Aqui abre-se a porta ao grande e verdadeiro elefante na sala de um desporto que viu uma equipa – a Red Bull racing – triunfar 21 vezes em 22 Grandes Prémios e um piloto – MaxVerstappen – vencer 34 das últimas 45 corridas.
A competitividade é o tema, e as letras maiúsculas são obrigatórias, porque uma das caraterísticas fundamentais do produto desportivo é a não previsibilidade. Ninguém quer ver, sobretudo na televisão, uma competição em que o vencedor é um dado adquirido e tu corres, sem qualquer dúvida, para ficar em segundo lugar. Se for ao vivo, na assistência, isto pode ser remediado com um cenário excecional, graças aos concertos, aos convidados e aos cotilhões (e nisto os números da assistência no circuito são espantosos, bem como os dos “esgotados” praticamente constantes) isto não funciona quando se vê na televisão ou, pior ainda, em dispositivos portáteis com os quais o risco de “perder” o espetador é muito elevado.
O desempenho desportivo memorável da equipa de Milton Keynes (860 pontos, 30 pódios, 14 pole positions, 5 vitórias em corridas de velocidade) não nos pode fazer esquecer que, por detrás da época individual mais incrível de sempre na história da Fórmula 1 desde 1950, está provavelmente a época mais aborrecida de todos os tempos. É claro que isto não pode ser ignorado e é evidente que as estratégias de regulamentação técnica, desportiva e financeira devem ser elaboradas com maior cuidado para garantir que o espetáculo continue a ser, antes de mais, um desporto.
Rumo à Fórmula 1 2024
Não há dúvida de que a Fórmula 1 é hoje uma plataforma de comunicação e marketing em excelente estado de saúde, posicionando-se firmemente entre as principais propriedades desportivas do mundo, juntamente com a Premier League, a NBA e algumas outras.

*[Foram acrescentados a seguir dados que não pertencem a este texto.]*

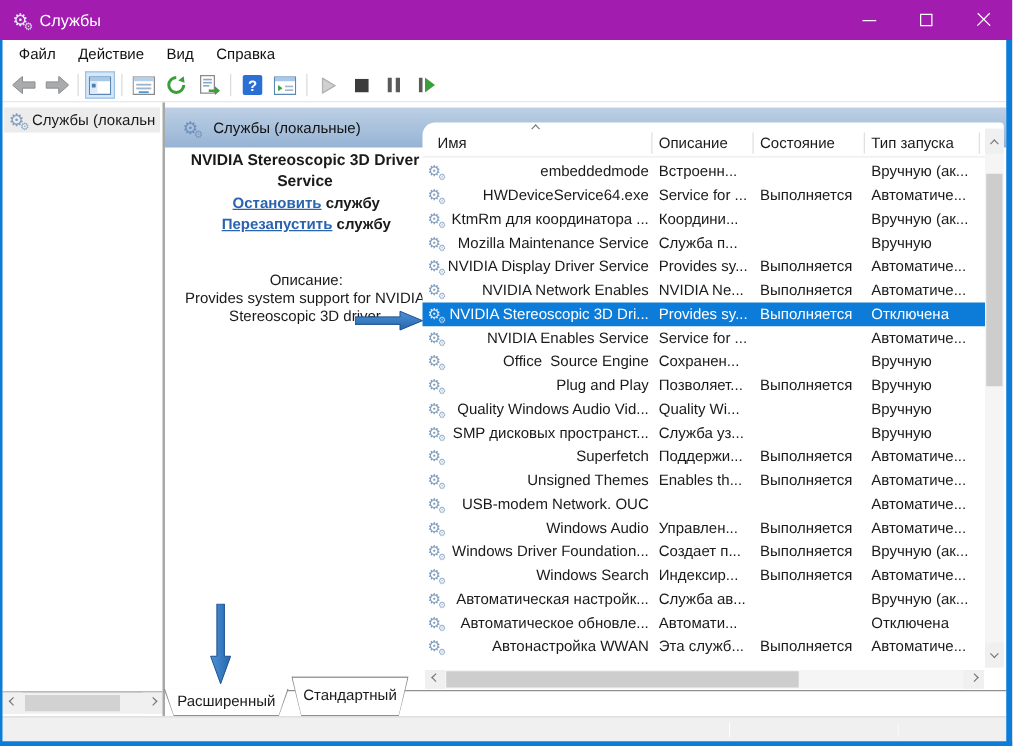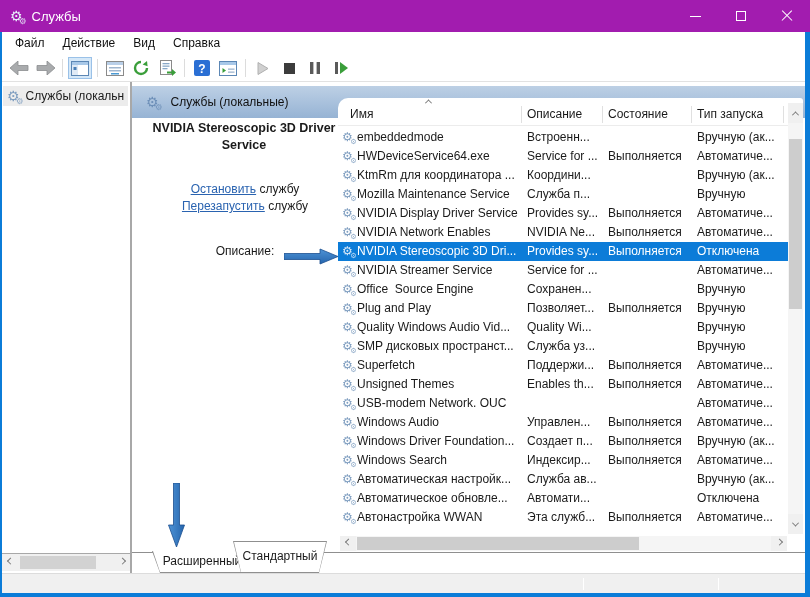--- a/index.html
+++ b/index.html
@@ -70,39 +70,39 @@
   
   .middle{ position:absolute; left:132px; top:82px; right:5px; height:491px; background:#fff; }
   .band{ position:absolute; left:0; right:0; top:4px; height:32px;
          background:linear-gradient(#bdd0e5,#96b3d4); display:flex; align-items:center; }
   .band .gear{ font-size:14px; margin-left:14px; color:#6d8fb8; }
   .band-title{ margin-left:12px; color:#111; }
 
   
   .descpanel{ position:absolute; left:13px; top:38px; width:200px;text-align:center; }
   .svc-title{ font-weight:bold; font-size:12.5px; line-height:17px; width:198px; }
-  .svc-links{ margin-top:27px; line-height:17px; }
+  .svc-links{ line-height:17px;font-weight:bold; }
   .link{ color:#2a63b0; text-decoration:underline; }
   .svc-desc-label{ margin-top:29px; }
   .svc-desc{ width:198px; line-height:15px; }
 
   
   .listpage{ position:absolute; left:206px; right:2px; top:16px; bottom:21px; background:#fff;
              border-top-left-radius:10px; border-top-right-radius:3px; }
   .lheader{ position:absolute; left:0; top:6px; height:22px; right:15px; border-bottom:1px solid #ececec; }
   .hcell{ position:absolute; top:3px; white-space:nowrap; color:#1a1a1a;text-align:center; }
   .h-name{ left:12px; } .h-desc{ left:189px; } .h-status{ left:270px; } .h-type{ left:359px; }
   .hsep{ position:absolute; top:2px; height:17px; width:1px; background:#e0e0e0; }
   .sort-caret{ position:absolute; left:88px; top:-5px; }
 
   .lrows{ position:absolute; left:0; top:30px; width:450px; }
   .lrow{ position:relative; height:19px; white-space:pre; }
   .lrow .gear{ position:absolute; left:4px; top:3px; font-size:12px; }
   .cell{ position:absolute; top:2px; white-space:pre; overflow:hidden; }
-  .c-name{ left:19px; width:162px; }
+  .c-name{ left:19px; width:162px;text-align:right; }
   .c-desc{ left:189px; width:78px; }
   .c-status{ left:270px; width:85px; }
   .c-type{ left:359px; width:88px; }
   .lrow.selected{ background:#0c7cd8; color:#fff;padding-left:23px; }
   .lrow.selected .gear{ color:#d8e8f8; }
 
   
   .vscroll{ position:absolute; right:0; top:5px; width:15px; height:431px; background:#f5f5f5; }
   .vscroll .sb-u{ top:0; width:15px; height:20px; } .vscroll .sb-d{ bottom:0; width:15px; height:20px; }
   .vscroll .thumb{ position:absolute; left:1px; top:36px; width:13px; height:170px; background:#cdcdcd; }
@@ -116,21 +116,21 @@
   .tabline{ position:absolute; left:0; right:0; bottom:20px; height:1px; background:#8f8f8f; }
   .tab{ position:absolute; height:32px; bottom:0; z-index:5; }
   .tab .shape{ position:absolute; inset:0; background:#8f8f8f;
                clip-path:polygon(0 0,100% 0,calc(100% - 8px) 100%,8px 100%); }
   .tab .shape-inner{ position:absolute; left:1px; right:1px; top:1px; bottom:1px; background:#fff;
                clip-path:polygon(0 0,100% 0,calc(100% - 7px) 100%,7px 100%); }
   .tab.active{ height:22px; }
   .tab.active .shape-inner{ top:0; }
   .tab-label{ position:absolute; inset:0; display:flex; align-items:center; justify-content:center;
               z-index:2; padding-bottom:2px; }
-  .tab1{ left:-1px; width:100px;margin-left:21px; } .tab2{ left:101px; width:94px; }
+  .tab1{ left:-1px; width:100px; } .tab2{ left:101px; width:94px; }
 
   
   .statusbar{ position:absolute; left:2px; right:5px; top:573px; height:20px; background:#f0f0f0;
               border-top:1px solid #dcdcdc; }
   .status-div{ position:absolute; top:4px; width:1px; height:12px; background:#d7d7d7;
                border-right:1px solid #ffffff; }
 
   
   .annot{ position:absolute; z-index:50; }
 
@@ -274,20 +274,21 @@
       <span class="band-title">Службы (локальные)</span>
     </div>
 
     <div class="descpanel">
       <div class="svc-title">NVIDIA Stereoscopic 3D Driver Service</div>
       <div class="svc-links">
         <div><span class="link">Остановить</span><span> службу</span></div>
         <div><span class="link">Перезапустить</span><span> службу</span></div>
       </div>
       <div class="svc-desc-label">Описание:</div>
+      <div class="svc-desc">Provides system support for NVIDIA Stereoscopic 3D driver</div>
     </div>
 
     <div class="listpage">
       <div class="lheader">
         <span class="sort-caret chev up small"></span>
         <span class="hcell h-name">Имя</span>
         <span class="hcell h-desc">Описание</span>
         <span class="hcell h-status">Состояние</span>
         <span class="hcell h-type">Тип запуска</span>
         <span class="hsep" style="left:183px"></span>
@@ -348,21 +349,21 @@
         <div class="lrow selected">
           <span class="gear"></span>
           <span class="cell c-name">NVIDIA Stereoscopic 3D Dri...</span>
           <span class="cell c-desc">Provides sy...</span>
           <span class="cell c-status">Выполняется</span>
           <span class="cell c-type">Отключена</span>
         </div>
 
         <div class="lrow">
           <span class="gear"></span>
-          <span class="cell c-name">NVIDIA Streamer Service</span>
+          <span class="cell c-name">NVIDIA Enables Service</span>
           <span class="cell c-desc">Service for ...</span>
           <span class="cell c-status"></span>
           <span class="cell c-type">Автоматиче...</span>
         </div>
 
         <div class="lrow">
           <span class="gear"></span>
           <span class="cell c-name">Office  Source Engine</span>
           <span class="cell c-desc">Сохранен...</span>
           <span class="cell c-status"></span>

A espetacularidade dos circuitos e dos numerosos eventos colaterais, a incrível oferta de valor, a absoluta globalidade da disciplina e uma hábil gestão de marketing fazem da F1 um produto indispensável para todas as marcas que queiram abordar o patrocínio desportivo entrando pela porta da frente, com a certeza de que o dinheiro que saiu pela porta (muito, sem dúvida) voltará em breve pela janela multiplicado.
Arcadas, filmes, séries de televisão, locais exóticos são apenas alguns dos sinais de uma mudança tangível numa propriedade que se transformou radicalmente nos últimos anos. Ninguém no mundo do desporto profissional enfrentou um processo de mudança tão definitivo de forma tão corajosa e decisiva nas últimas duas décadas. Esta coragem, este engenho, foi retribuído pelos adeptos, investidores e patrocinadores.
A única coisa que é necessária agora para completar o quadro é não perder a perspetiva. O foco deve estar em ter o melhor automobilismo possível, com grandes fabricantes e grandes pilotos a lutarem com os mais excelentes protótipos de quatro rodas do mundo.